The problem.
Please print, word for word, the stretch from "Tournament details" through "AC (1st title)" in the 1992 Arab Elite Cup text below.

===== Exercise passage

1992 Arab Elite Cup

Tournament details
- Host country: Morocco
- Teams: 4 (from UAFA confederations)
- Venue: 1 (in Casablanca host cities)

Final positions
- Champions: Wydad AC (1st title)
- Runners-up: Al-Hilal

Tournament statistics
- Matches played: 6
- Goals scored: 15 (2.5 per match)

= Arab Elite Cup =

The 1992 Arab Elite Cup was an international club competition played by the winners and runners up of the Arab Club Champions Cup and Arab Cup Winners' Cup. It was held in Morocco to support the country's bid to host the 1998 FIFA World Cup.

It was won by the host team and reigning Arab Club Champions Cup champions Wydad Athletic Club (winners of the last edition in 1989). Arab Club Champions Cup runners up Al-Hilal also came runners up once again. Olympique de Casablanca and El Mokawloon El Arab also took part.

==========
===== Given information

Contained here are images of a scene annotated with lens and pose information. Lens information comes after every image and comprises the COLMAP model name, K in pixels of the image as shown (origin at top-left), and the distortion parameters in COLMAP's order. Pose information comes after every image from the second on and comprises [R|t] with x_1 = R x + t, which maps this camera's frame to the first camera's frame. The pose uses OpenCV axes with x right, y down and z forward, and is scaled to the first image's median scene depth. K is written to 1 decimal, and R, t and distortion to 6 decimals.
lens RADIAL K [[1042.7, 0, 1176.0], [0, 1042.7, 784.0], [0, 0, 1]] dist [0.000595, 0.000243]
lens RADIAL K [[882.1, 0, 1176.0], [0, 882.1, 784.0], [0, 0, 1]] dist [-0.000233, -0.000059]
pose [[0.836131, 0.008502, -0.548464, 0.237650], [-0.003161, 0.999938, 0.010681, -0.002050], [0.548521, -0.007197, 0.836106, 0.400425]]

==========

Response to this task.
Tournament details
- Host country: Morocco
- Teams: 4 (from UAFA confederations)
- Venue: 1 (in Casablanca host cities)

Final positions
- Champions: Wydad AC (1st title)